Task to complete: Pick up the passage about the cost of issuing money and the price of gold, continuing it from its last sentence.

Excerpted text:
— start —

In the early days of money this was done by casting coins with denominations that were greater than the value of gold required to produce it.

Today, what is the cost of issuing paper money, say a $100 note? Not much.

And the cost of issuing digital money, say a $100 book entry? Even less.

The difference is a windfall for the Government. Thank you very much. And why it is just a matter of time before they get their hands via taxation or outright prohibition of other forms of virtual money outside of Government control, such as crypto currencies.

The Monetary Supercycle

Gresham’s law provides a clear framework of “no free-lunch economics.” The gold price must appreciate to reflect the exact amount of paper money that has been printed.

— end —

Data block:
— start —

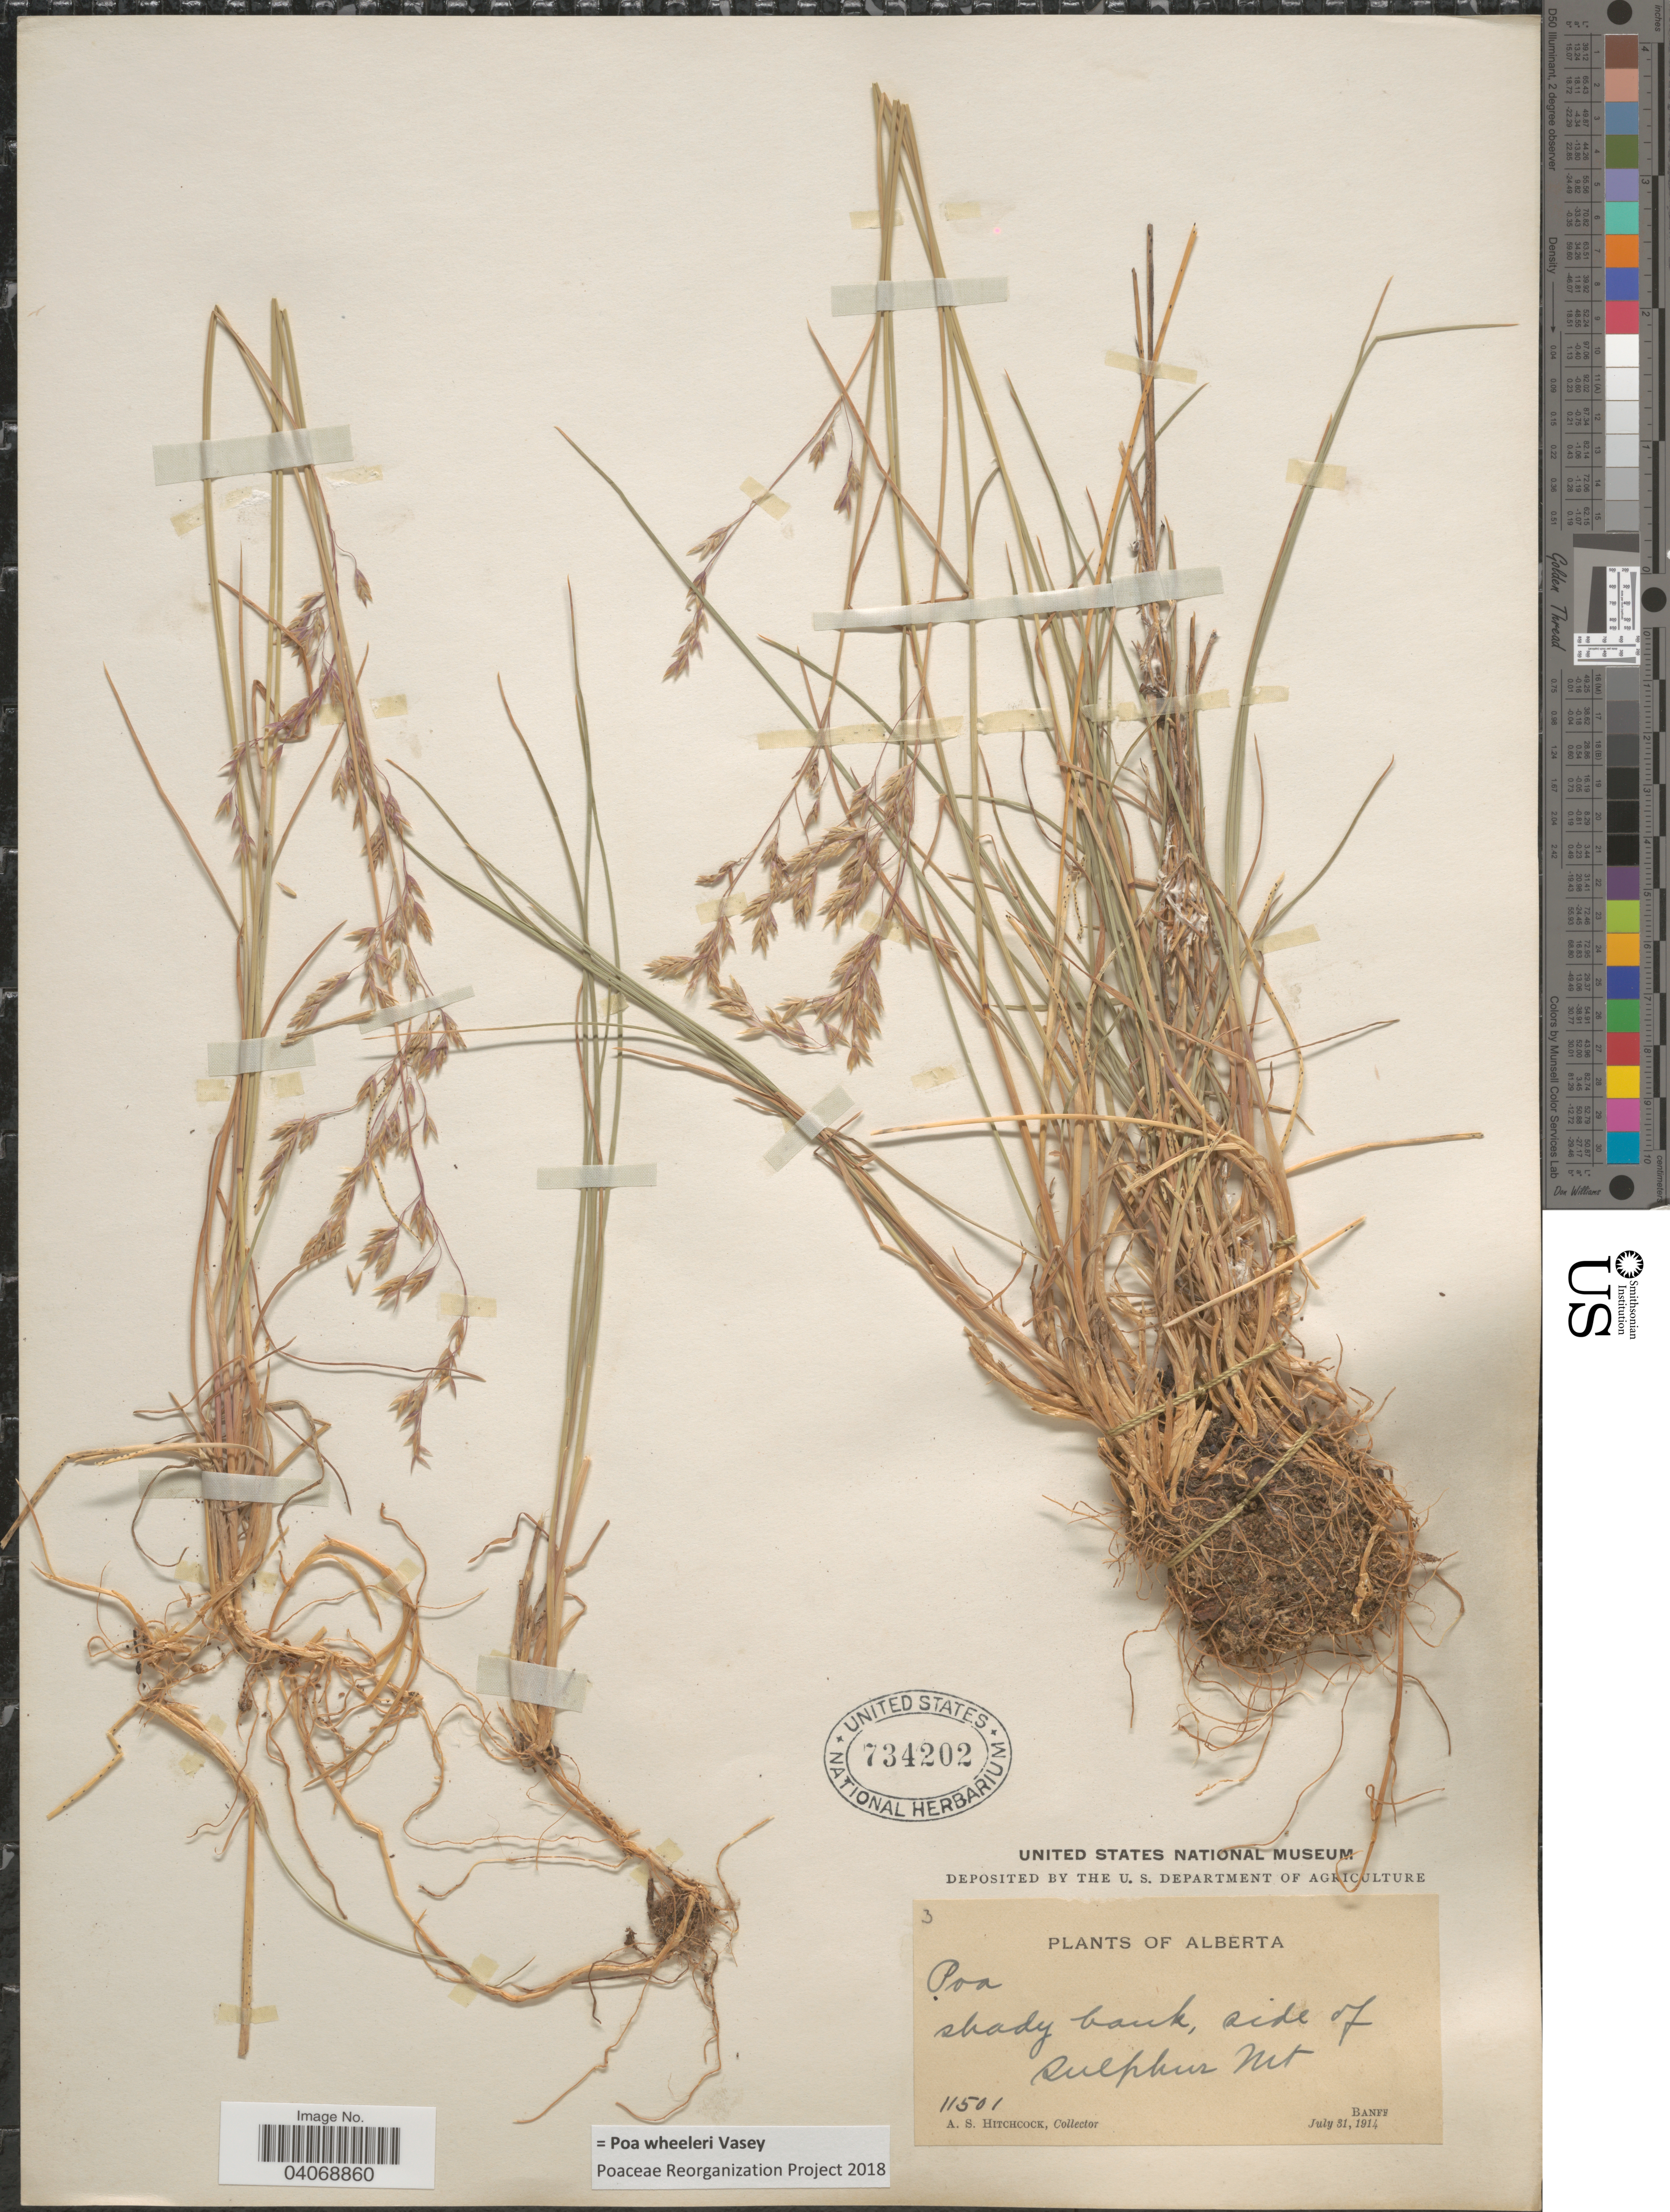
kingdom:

— end —

Task answer:
Supercyclical behavior is the norm in commodity markets. I have gone through several of them during my career and that is why the concept is very obvious and intuitive to me. At the core, the physical nature of commodities means we can’t print crude oil, or copper, or corn, or gold. A supercycle works as follows:

A typical supercycle starts with overcapacity, whereby supply is greater than demand and leads to the accumulation of inventories. This is a period of low commodity prices and poor economic returns, which discourages investment in new productive capacity and encourages demand and consumption. Demand growth starts closing the gap with supply and eventually the market rebalances and goes into a deficit, whereby inventory levels are withdrawn and could eventually run out. Prices start to go up to incentivize investment, substitution, and demand destruction. In the absence of inventories and elastic supply (it takes time to build mines, oil fields, etc.) the only way to adjust the market is by demand destruction, which explains the surge in commodity prices and the backwardation in the forward curves (premium for immediate availability). How high commodity prices spike is largely a function of the price elasticity of demand and substitution. In the case of crude oil, for example, the market was extremely inelastic: in order to destroy 2 percent of demand, oil prices had to go up by 100 percent (double). In the old days, it would take at least 10 years to develop a new oil field, which explains why the supercycles in energy have been so wild. In other markets, such as copper, it takes on average three years to develop a mine. In the case of shipping, the supply response can be less than one year.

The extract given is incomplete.